Given text =

* * * * * * * * *

In late 1975, unrest in Lebanon caused a group of influential Maronite Australians to approach Australian Prime Minister Malcolm Fraser and his immigration minister, Michael MacKellar regarding the resettling of Lebanese civilians with their Australian relatives. Immediate access to Australia could not be granted under normal immigration categories, thus the Lebanese people were categorised as refugees. This was not in the traditional sense as the Lebanese people were not fleeing from persecution but escaping from internal conflict between Muslim and Christian groups. This action was known as the "Lebanon Concession".

Between 1975 and 1990, more than 30,000 civil war refugees arrived in Australia. Most immigrants were Muslim Lebanese from deprived rural areas who learned of Australia's Lebanon Concession and decided to seek a better life. They were Sunnis from northern Lebanon and Shias from southern Lebanon as Christian and Muslim Lebanese were unwilling to leave the capital city, Beirut. Immigrants of the Lebanese Concession primarily settled in south-west Sydney; Sunnis in Lakemba and Shias in Arncliffe.

In November 2016, Immigration Minister, Peter Dutton said that it was a mistake of a previous Liberal administration to have brought out Lebanese Muslim immigrants.

====Health and welfare====

Under the Fraser government, both expansions and restrictions in social services were carried out. New forms of cash support for families were introduced, including the Family Allowance in 1976 and the Family Income Supplement in 1982. Indexation for unemployment benefits was also introduced, while a big expansion in the provision of scholarships for secondary school and university students took place, A Mortgage and Rent Relief Scheme was introduced that helped private tenants in need.

* * * * * * * * *

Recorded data
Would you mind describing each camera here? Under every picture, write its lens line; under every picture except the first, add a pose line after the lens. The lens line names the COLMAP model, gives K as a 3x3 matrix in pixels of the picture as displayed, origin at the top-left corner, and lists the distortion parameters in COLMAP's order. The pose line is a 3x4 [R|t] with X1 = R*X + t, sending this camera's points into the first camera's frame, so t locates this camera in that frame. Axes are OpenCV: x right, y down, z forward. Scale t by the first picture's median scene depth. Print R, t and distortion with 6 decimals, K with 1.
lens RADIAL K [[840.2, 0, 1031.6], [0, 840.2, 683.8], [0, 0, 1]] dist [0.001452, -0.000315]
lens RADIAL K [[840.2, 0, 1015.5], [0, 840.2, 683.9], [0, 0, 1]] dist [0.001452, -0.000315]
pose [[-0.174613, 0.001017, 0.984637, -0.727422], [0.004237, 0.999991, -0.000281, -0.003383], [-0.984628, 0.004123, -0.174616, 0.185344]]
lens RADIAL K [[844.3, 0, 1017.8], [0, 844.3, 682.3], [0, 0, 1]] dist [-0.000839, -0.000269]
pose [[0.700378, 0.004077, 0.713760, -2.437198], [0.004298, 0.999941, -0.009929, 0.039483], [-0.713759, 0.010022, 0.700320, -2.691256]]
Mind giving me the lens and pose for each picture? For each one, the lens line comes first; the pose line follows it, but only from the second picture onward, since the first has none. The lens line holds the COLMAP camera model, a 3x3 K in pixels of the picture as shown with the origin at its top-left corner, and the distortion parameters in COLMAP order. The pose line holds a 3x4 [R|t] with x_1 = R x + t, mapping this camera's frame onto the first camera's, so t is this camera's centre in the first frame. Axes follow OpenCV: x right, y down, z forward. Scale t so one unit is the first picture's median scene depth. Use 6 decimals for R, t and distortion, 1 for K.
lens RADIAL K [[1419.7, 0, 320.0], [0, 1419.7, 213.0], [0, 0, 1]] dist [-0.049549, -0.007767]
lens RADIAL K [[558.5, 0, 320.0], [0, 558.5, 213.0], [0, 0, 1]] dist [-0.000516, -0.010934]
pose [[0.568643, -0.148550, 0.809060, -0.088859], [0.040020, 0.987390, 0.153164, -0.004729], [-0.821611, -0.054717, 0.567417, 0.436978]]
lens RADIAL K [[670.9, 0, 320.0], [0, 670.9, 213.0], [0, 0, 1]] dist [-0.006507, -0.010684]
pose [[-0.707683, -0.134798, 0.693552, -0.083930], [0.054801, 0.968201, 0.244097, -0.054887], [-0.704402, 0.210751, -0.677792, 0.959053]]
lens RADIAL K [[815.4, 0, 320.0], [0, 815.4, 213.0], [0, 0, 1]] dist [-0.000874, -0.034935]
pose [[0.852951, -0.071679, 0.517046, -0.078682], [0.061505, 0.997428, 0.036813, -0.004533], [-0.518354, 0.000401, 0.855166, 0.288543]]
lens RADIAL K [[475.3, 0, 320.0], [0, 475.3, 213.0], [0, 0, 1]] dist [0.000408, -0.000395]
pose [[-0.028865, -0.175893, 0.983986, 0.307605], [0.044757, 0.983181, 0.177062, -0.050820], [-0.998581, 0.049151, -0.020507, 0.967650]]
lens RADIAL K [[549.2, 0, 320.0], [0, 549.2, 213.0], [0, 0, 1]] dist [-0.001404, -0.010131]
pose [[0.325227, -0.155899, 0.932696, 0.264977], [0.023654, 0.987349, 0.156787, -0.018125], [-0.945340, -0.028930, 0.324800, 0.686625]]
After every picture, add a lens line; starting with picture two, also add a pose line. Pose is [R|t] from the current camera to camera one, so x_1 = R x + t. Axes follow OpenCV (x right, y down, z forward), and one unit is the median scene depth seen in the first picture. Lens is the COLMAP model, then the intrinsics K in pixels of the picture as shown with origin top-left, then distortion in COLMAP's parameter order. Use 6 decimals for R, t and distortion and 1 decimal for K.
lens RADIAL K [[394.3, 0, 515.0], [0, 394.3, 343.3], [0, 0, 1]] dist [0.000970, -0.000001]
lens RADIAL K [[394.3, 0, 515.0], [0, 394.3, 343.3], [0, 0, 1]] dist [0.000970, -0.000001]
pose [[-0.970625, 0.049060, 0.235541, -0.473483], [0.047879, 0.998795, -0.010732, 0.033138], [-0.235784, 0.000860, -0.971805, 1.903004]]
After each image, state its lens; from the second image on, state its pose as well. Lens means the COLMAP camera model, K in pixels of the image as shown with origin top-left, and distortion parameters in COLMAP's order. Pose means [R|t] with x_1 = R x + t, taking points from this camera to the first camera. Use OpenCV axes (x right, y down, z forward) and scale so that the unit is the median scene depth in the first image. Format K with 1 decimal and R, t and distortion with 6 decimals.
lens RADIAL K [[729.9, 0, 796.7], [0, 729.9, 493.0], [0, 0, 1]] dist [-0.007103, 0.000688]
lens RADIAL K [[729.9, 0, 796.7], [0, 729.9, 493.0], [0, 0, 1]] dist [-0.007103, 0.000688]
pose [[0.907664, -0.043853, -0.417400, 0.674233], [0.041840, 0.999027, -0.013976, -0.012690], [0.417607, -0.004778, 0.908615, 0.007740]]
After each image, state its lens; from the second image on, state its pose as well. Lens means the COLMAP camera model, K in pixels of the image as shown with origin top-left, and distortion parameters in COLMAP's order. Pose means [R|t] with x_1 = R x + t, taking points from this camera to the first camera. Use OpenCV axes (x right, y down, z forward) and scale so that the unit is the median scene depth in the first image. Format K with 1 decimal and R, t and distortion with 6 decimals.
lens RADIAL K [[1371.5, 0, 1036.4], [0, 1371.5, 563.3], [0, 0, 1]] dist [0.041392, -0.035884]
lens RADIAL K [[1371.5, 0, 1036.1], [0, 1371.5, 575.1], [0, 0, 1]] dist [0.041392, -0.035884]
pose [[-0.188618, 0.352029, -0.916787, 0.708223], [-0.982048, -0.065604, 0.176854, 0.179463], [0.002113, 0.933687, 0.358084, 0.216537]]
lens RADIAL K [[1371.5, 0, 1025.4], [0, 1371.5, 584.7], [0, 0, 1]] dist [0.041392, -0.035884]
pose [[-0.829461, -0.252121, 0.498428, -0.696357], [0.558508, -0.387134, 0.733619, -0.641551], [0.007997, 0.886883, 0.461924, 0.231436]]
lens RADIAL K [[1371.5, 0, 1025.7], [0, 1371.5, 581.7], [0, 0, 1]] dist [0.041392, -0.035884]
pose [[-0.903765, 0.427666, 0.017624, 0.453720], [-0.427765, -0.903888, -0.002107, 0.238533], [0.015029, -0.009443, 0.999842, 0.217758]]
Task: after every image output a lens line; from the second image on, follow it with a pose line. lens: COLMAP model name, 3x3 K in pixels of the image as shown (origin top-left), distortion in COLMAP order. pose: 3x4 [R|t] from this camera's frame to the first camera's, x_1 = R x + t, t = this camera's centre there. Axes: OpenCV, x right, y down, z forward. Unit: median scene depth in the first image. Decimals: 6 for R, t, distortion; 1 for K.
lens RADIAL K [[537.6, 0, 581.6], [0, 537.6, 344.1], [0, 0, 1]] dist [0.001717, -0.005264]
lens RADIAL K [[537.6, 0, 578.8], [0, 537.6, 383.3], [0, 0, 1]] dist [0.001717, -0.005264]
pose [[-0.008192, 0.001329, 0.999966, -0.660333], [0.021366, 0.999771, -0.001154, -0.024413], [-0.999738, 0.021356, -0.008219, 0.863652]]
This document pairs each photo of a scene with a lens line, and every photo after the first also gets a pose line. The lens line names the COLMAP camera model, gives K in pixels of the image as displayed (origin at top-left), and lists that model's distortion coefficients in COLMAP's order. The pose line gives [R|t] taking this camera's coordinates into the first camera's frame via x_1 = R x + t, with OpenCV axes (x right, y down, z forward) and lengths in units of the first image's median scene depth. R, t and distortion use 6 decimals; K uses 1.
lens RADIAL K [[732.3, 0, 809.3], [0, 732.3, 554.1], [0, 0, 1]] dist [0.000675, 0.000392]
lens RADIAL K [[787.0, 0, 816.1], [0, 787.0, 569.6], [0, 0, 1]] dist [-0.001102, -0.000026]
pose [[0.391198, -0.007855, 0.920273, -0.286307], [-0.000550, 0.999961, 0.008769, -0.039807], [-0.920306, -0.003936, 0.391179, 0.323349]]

* * * * * * * * *

Reproduce the whole text about the Lebanon Concession and Fraser government social services word for word.

In late 1975, unrest in Lebanon caused a group of influential Maronite Australians to approach Australian Prime Minister Malcolm Fraser and his immigration minister, Michael MacKellar regarding the resettling of Lebanese civilians with their Australian relatives. Immediate access to Australia could not be granted under normal immigration categories, thus the Lebanese people were categorised as refugees. This was not in the traditional sense as the Lebanese people were not fleeing from persecution but escaping from internal conflict between Muslim and Christian groups. This action was known as the "Lebanon Concession".

Between 1975 and 1990, more than 30,000 civil war refugees arrived in Australia. Most immigrants were Muslim Lebanese from deprived rural areas who learned of Australia's Lebanon Concession and decided to seek a better life. They were Sunnis from northern Lebanon and Shias from southern Lebanon as Christian and Muslim Lebanese were unwilling to leave the capital city, Beirut. Immigrants of the Lebanese Concession primarily settled in south-west Sydney; Sunnis in Lakemba and Shias in Arncliffe.

In November 2016, Immigration Minister, Peter Dutton said that it was a mistake of a previous Liberal administration to have brought out Lebanese Muslim immigrants.

====Health and welfare====

Under the Fraser government, both expansions and restrictions in social services were carried out. New forms of cash support for families were introduced, including the Family Allowance in 1976 and the Family Income Supplement in 1982. Indexation for unemployment benefits was also introduced, while a big expansion in the provision of scholarships for secondary school and university students took place, A Mortgage and Rent Relief Scheme was introduced that helped private tenants in need.